----- GIVEN DATA -----
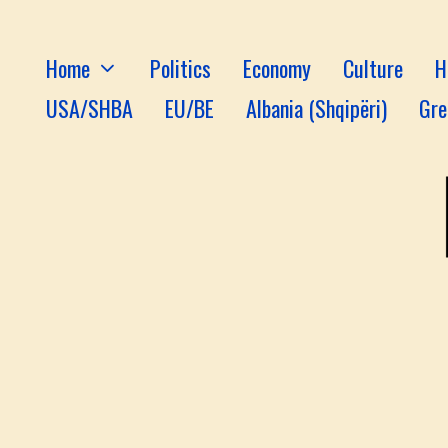
Home
Politics
Economy
Culture
H
USA/SHBA
EU/BE
Albania (Shqipëri)
Gre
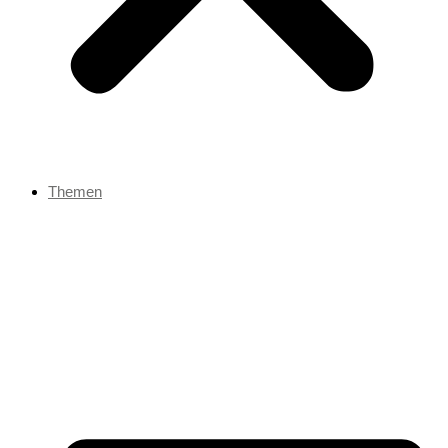
Themen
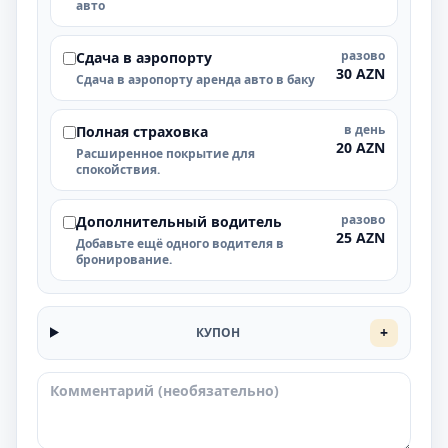
авто
разово
Cдача в аэропорту
30 AZN
Cдача в аэропорту аренда авто в баку
в день
Полная страховка
20 AZN
Расширенное покрытие для
спокойствия.
разово
Дополнительный водитель
25 AZN
Добавьте ещё одного водителя в
бронирование.
+
КУПОН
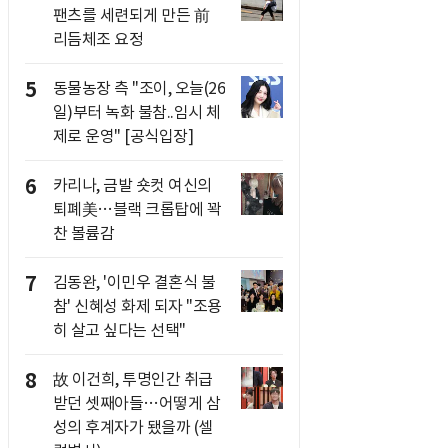
팬츠를 세련되게 만든 前
리듬체조 요정
5
동물농장 측 "조이, 오늘(26
일)부터 녹화 불참..임시 체
제로 운영" [공식입장]
6
카리나, 금발 숏컷 여신의
퇴폐美…블랙 크롭탑에 꽉
찬 볼륨감
7
김동완, '이민우 결혼식 불
참' 신혜성 화제 되자 "조용
히 살고 싶다는 선택"
8
故 이건희, 투명인간 취급
받던 셋째아들…어떻게 삼
성의 후계자가 됐을까 (셀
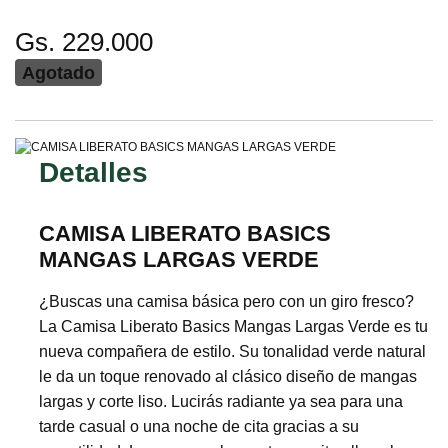
Gs. 229.000
Agotado
Detalles
CAMISA LIBERATO BASICS
MANGAS LARGAS VERDE
¿Buscas una camisa básica pero con un giro fresco?
La Camisa Liberato Basics Mangas Largas Verde es tu
nueva compañera de estilo. Su tonalidad verde natural
le da un toque renovado al clásico diseño de mangas
largas y corte liso. Lucirás radiante ya sea para una
tarde casual o una noche de cita gracias a su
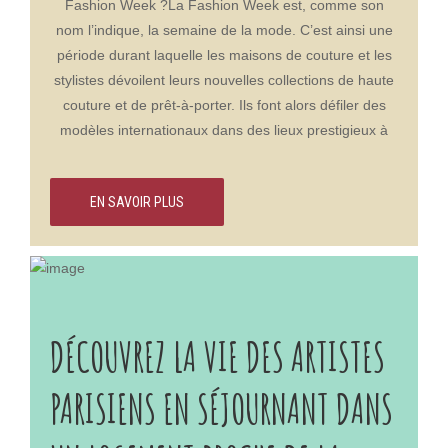
Fashion Week ?La Fashion Week est, comme son
nom l’indique, la semaine de la mode. C’est ainsi une
période durant laquelle les maisons de couture et les
stylistes dévoilent leurs nouvelles collections de haute
couture et de prêt-à-porter. Ils font alors défiler des
modèles internationaux dans des lieux prestigieux à
plusieurs moments dans l’année. New York, Londres,
Milan et Paris, Milan, sont les villes qui accueillent la
EN SAVOIR PLUS
Fashion Week pendant 4 semaines consécutives. Et
ce toujours dans le même ordre !Le fonctionnement
des saisonsL’année de Fashion Week est composée
de deux saisons, généralement abrégées SS (Spring-
Sumer) et FW (Fall-Winter). On distingue ainsi les
défilés Haute Couture, uniquement organisés à Paris,
DÉCOUVREZ LA VIE DES ARTISTES
et les collections prêt-à-porter printemps-été /
automne-hiver féminine et masculine. Ainsi, quand le
PARISIENS EN SÉJOURNANT DANS
mercure grimpe, les tops models s’emmitouflent !Puis
à l’inverse, au coeur de l’hiver, lorsque nous sommes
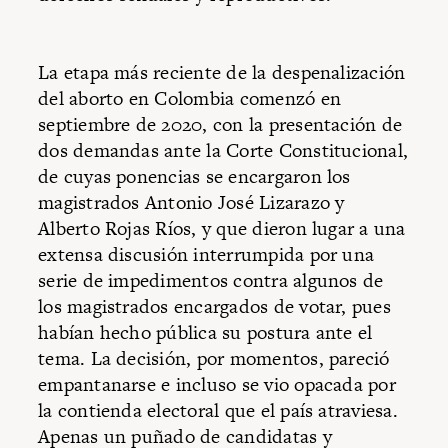
La etapa más reciente de la despenalización
del aborto en Colombia comenzó en
septiembre de 2020, con la presentación de
dos demandas ante la Corte Constitucional,
de cuyas ponencias se encargaron los
magistrados Antonio José Lizarazo y
Alberto Rojas Ríos, y que dieron lugar a una
extensa discusión interrumpida por una
serie de impedimentos contra algunos de
los magistrados encargados de votar, pues
habían hecho pública su postura ante el
tema. La decisión, por momentos, pareció
empantanarse e incluso se vio opacada por
la contienda electoral que el país atraviesa.
Apenas un puñado de candidatas y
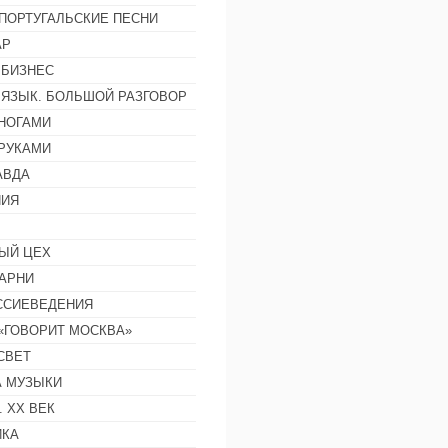
ПОРТУГАЛЬСКИЕ ПЕСНИ
АР
 БИЗНЕС
 ЯЗЫК. БОЛЬШОЙ РАЗГОВОР
НОГАМИ
РУКАМИ
АВДА
НИЯ
ЫЙ ЦЕХ
АРНИ
ССИЕВЕДЕНИЯ
 «ГОВОРИТ МОСКВА»
СВЕТ
 МУЗЫКИ
 ХХ ВЕК
ИКА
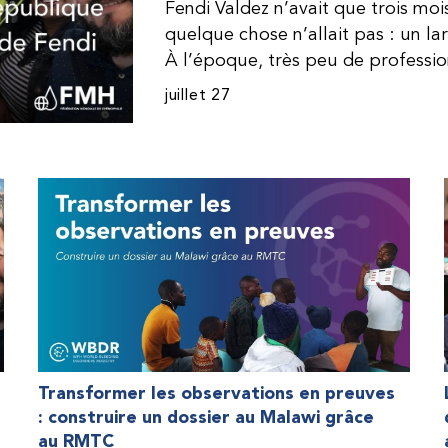
Fendi Valdez n’avait que trois mo
quelque chose n’allait pas : un l
À l’époque, très peu de professi
dominicaine connaissaient l’hémophi
juillet 27
Même en cas de diagnostic correct
indisponible. Les concentrés de fac
procurer. Afin que son traitement
une dose inférieure à celle prescrit
fréquemment des saignements, manqu
par développer des problèmes tr
lorsque Fendi a commencé à recevo
Programme d’aide humanitaire de 
qu’il a retrouvé l’espoir d’une vie
Transformer les observations en preuves
: construire un dossier au Malawi grâce
au RMTC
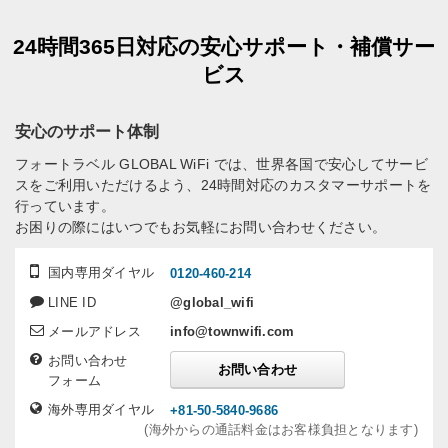
24時間365日対応の安心サポート・補償サー
ビス
安心のサポート体制
フォートラベル GLOBAL WiFi では、世界各国で安心してサービ
スをご利用いただけるよう、24時間対応のカスタマーサポートを
行っています。
お困りの際にはいつでもお気軽にお問い合わせください。
国内専用ダイヤル
0120-460-214
LINE ID
@global_wifi
メールアドレス
info@townwifi.com
お問い合わせ
お問い合わせ
フォーム
海外専用ダイヤル
+81-50-5840-9686
(海外からの通話料金はお客様負担となります)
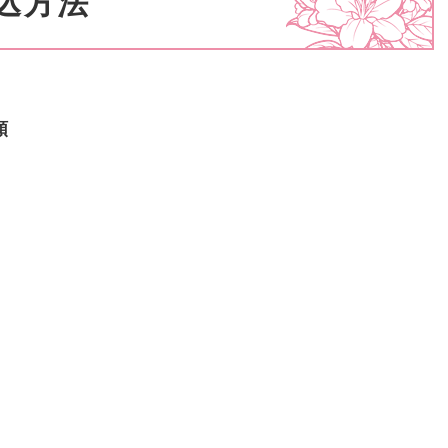
申込方法
類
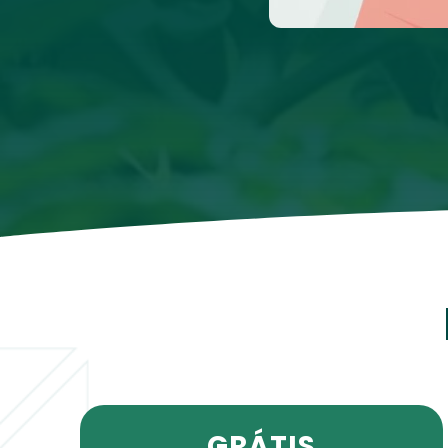
GRÁTIS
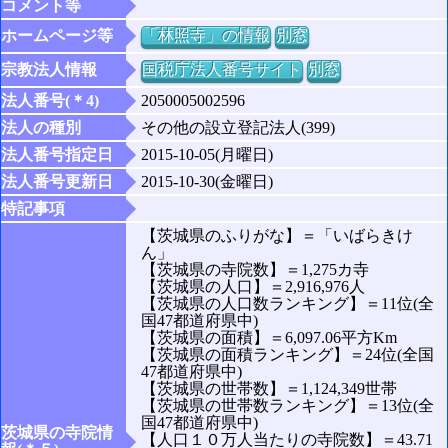
コメント等
ホームページ等
「林照寺」の情報
別窓
宗教法人情報
国税庁法人番号サイト
別窓
法人番号(＊4)
2050005002596
法人の種別
その他の設立登記法人(399)
法人番号指定日
2015-10-05(月曜日)
法人番号更新日
2015-10-30(金曜日)
特記事項
【茨城県のふりがな】＝「いばらきけ
ん」
【茨城県の寺院数】＝1,275カ寺
【茨城県の人口】＝2,916,976人
【茨城県の人口数ランキング】＝11位(全
国47都道府県中)
【茨城県の面積】＝6,097.06平方Km
【茨城県の面積ランキング】＝24位(全国
47都道府県中)
【茨城県の世帯数】＝1,124,349世帯
【茨城県の世帯数ランキング】＝13位(全
国47都道府県中)
茨城県の寺院情
【人口１０万人当たりの寺院数】＝43.71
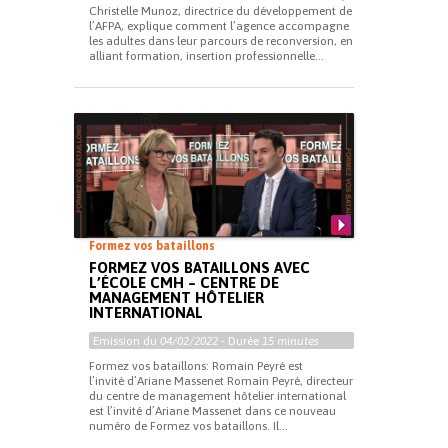
Christelle Munoz, directrice du développement de
l’AFPA, explique comment l’agence accompagne
les adultes dans leur parcours de reconversion, en
alliant formation, insertion professionnelle...
Formez vos bataillons
FORMEZ VOS BATAILLONS AVEC
L’ÉCOLE CMH – CENTRE DE
MANAGEMENT HÔTELIER
INTERNATIONAL
Emission du
04/02/2022
- Durée
15 minutes
Formez vos bataillons: Romain Peyré est
l’invité d’Ariane Massenet Romain Peyré, directeur
du centre de management hôtelier international
est l’invité d’Ariane Massenet dans ce nouveau
numéro de Formez vos bataillons. Il...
-----
Each record needs to be reproduced exactly, and no image should be carried over.

● SOLUTION BELOW:
Home
Politics
Economy
Culture
H
USA/SHBA
EU/BE
Albania (Shqipëri)
Gre
Themen
авто
разово
Cдача в аэропорту
30 AZN
Cдача в аэропорту аренда авто в баку
в день
Полная страховка
20 AZN
Расширенное покрытие для
спокойствия.
разово
Дополнительный водитель
25 AZN
Добавьте ещё одного водителя в
бронирование.
+
КУПОН
팬츠를 세련되게 만든 前
리듬체조 요정
5
동물농장 측 "조이, 오늘(26
일)부터 녹화 불참..임시 체
제로 운영" [공식입장]
6
카리나, 금발 숏컷 여신의
퇴폐美…블랙 크롭탑에 꽉
찬 볼륨감
7
김동완, '이민우 결혼식 불
참' 신혜성 화제 되자 "조용
히 살고 싶다는 선택"
8
故 이건희, 투명인간 취급
받던 셋째아들…어떻게 삼
성의 후계자가 됐을까 (셀
Gs. 229.000
Agotado
Detalles
CAMISA LIBERATO BASICS
MANGAS LARGAS VERDE
¿Buscas una camisa básica pero con un giro fresco?
La Camisa Liberato Basics Mangas Largas Verde es tu
nueva compañera de estilo. Su tonalidad verde natural
le da un toque renovado al clásico diseño de mangas
largas y corte liso. Lucirás radiante ya sea para una
tarde casual o una noche de cita gracias a su
Fashion Week ?La Fashion Week est, comme son
nom l’indique, la semaine de la mode. C’est ainsi une
période durant laquelle les maisons de couture et les
stylistes dévoilent leurs nouvelles collections de haute
couture et de prêt-à-porter. Ils font alors défiler des
modèles internationaux dans des lieux prestigieux à
plusieurs moments dans l’année. New York, Londres,
Milan et Paris, Milan, sont les villes qui accueillent la
EN SAVOIR PLUS
Fashion Week pendant 4 semaines consécutives. Et
ce toujours dans le même ordre !Le fonctionnement
des saisonsL’année de Fashion Week est composée
de deux saisons, généralement abrégées SS (Spring-
Sumer) et FW (Fall-Winter). On distingue ainsi les
défilés Haute Couture, uniquement organisés à Paris,
DÉCOUVREZ LA VIE DES ARTISTES
et les collections prêt-à-porter printemps-été /
automne-hiver féminine et masculine. Ainsi, quand le
PARISIENS EN SÉJOURNANT DANS
mercure grimpe, les tops models s’emmitouflent !Puis
à l’inverse, au coeur de l’hiver, lorsque nous sommes
La etapa más reciente de la despenalización
del aborto en Colombia comenzó en
septiembre de 2020, con la presentación de
dos demandas ante la Corte Constitucional,
de cuyas ponencias se encargaron los
magistrados Antonio José Lizarazo y
Alberto Rojas Ríos, y que dieron lugar a una
extensa discusión interrumpida por una
serie de impedimentos contra algunos de
los magistrados encargados de votar, pues
habían hecho pública su postura ante el
tema. La decisión, por momentos, pareció
empantanarse e incluso se vio opacada por
la contienda electoral que el país atraviesa.
Apenas un puñado de candidatas y
ПОРТУГАЛЬСКИЕ ПЕСНИ
АР
 БИЗНЕС
 ЯЗЫК. БОЛЬШОЙ РАЗГОВОР
НОГАМИ
РУКАМИ
АВДА
НИЯ
ЫЙ ЦЕХ
АРНИ
ССИЕВЕДЕНИЯ
 «ГОВОРИТ МОСКВА»
СВЕТ
 МУЗЫКИ
 ХХ ВЕК
ИКА
Fendi Valdez n’avait que trois mo
quelque chose n’allait pas : un l
À l’époque, très peu de professi
dominicaine connaissaient l’hémophi
juillet 27
Même en cas de diagnostic correct
indisponible. Les concentrés de fac
procurer. Afin que son traitement
une dose inférieure à celle prescrit
fréquemment des saignements, manqu
par développer des problèmes tr
lorsque Fendi a commencé à recevo
Programme d’aide humanitaire de 
qu’il a retrouvé l’espoir d’une vie
Transformer les observations en preuves
: construire un dossier au Malawi grâce
au RMTC
24時間365日対応の安心サポート・補償サー
ビス
安心のサポート体制
フォートラベル GLOBAL WiFi では、世界各国で安心してサービ
スをご利用いただけるよう、24時間対応のカスタマーサポートを
行っています。
お困りの際にはいつでもお気軽にお問い合わせください。
国内専用ダイヤル
0120-460-214
LINE ID
@global_wifi
メールアドレス
info@townwifi.com
お問い合わせ
お問い合わせ
フォーム
海外専用ダイヤル
+81-50-5840-9686
(海外からの通話料金はお客様負担となります)
申込方法
類
GRÁTIS
コメント等
ホームページ等
「林照寺」の情報
別窓
宗教法人情報
国税庁法人番号サイト
別窓
法人番号(＊4)
2050005002596
法人の種別
その他の設立登記法人(399)
法人番号指定日
2015-10-05(月曜日)
法人番号更新日
2015-10-30(金曜日)
特記事項
【茨城県のふりがな】＝「いばらきけ
ん」
【茨城県の寺院数】＝1,275カ寺
【茨城県の人口】＝2,916,976人
【茨城県の人口数ランキング】＝11位(全
国47都道府県中)
【茨城県の面積】＝6,097.06平方Km
【茨城県の面積ランキング】＝24位(全国
47都道府県中)
【茨城県の世帯数】＝1,124,349世帯
【茨城県の世帯数ランキング】＝13位(全
国47都道府県中)
茨城県の寺院情
【人口１０万人当たりの寺院数】＝43.71
Christelle Munoz, directrice du développement de
l’AFPA, explique comment l’agence accompagne
les adultes dans leur parcours de reconversion, en
alliant formation, insertion professionnelle...
Formez vos bataillons
FORMEZ VOS BATAILLONS AVEC
L’ÉCOLE CMH – CENTRE DE
MANAGEMENT HÔTELIER
INTERNATIONAL
Emission du
04/02/2022
- Durée
15 minutes
Formez vos bataillons: Romain Peyré est
l’invité d’Ariane Massenet Romain Peyré, directeur
du centre de management hôtelier international
est l’invité d’Ariane Massenet dans ce nouveau
numéro de Formez vos bataillons. Il...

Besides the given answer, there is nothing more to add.